**Goal of the exercise:** Restate word for word each line of the data, starting at the one containing "focal_35mm: 15" and running through the last.

((

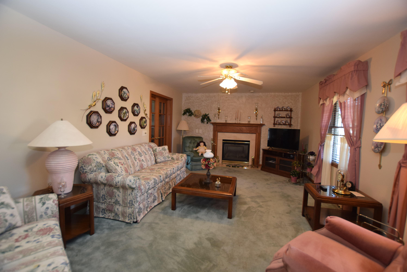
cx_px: 204
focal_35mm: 15
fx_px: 170
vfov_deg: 77.4
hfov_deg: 100.3
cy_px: 136
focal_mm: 10
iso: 800
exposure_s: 1/60
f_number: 4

))

**Solution:**
focal_35mm: 15
fx_px: 170
vfov_deg: 77.4
hfov_deg: 100.3
cy_px: 136
focal_mm: 10
iso: 800
exposure_s: 1/60
f_number: 4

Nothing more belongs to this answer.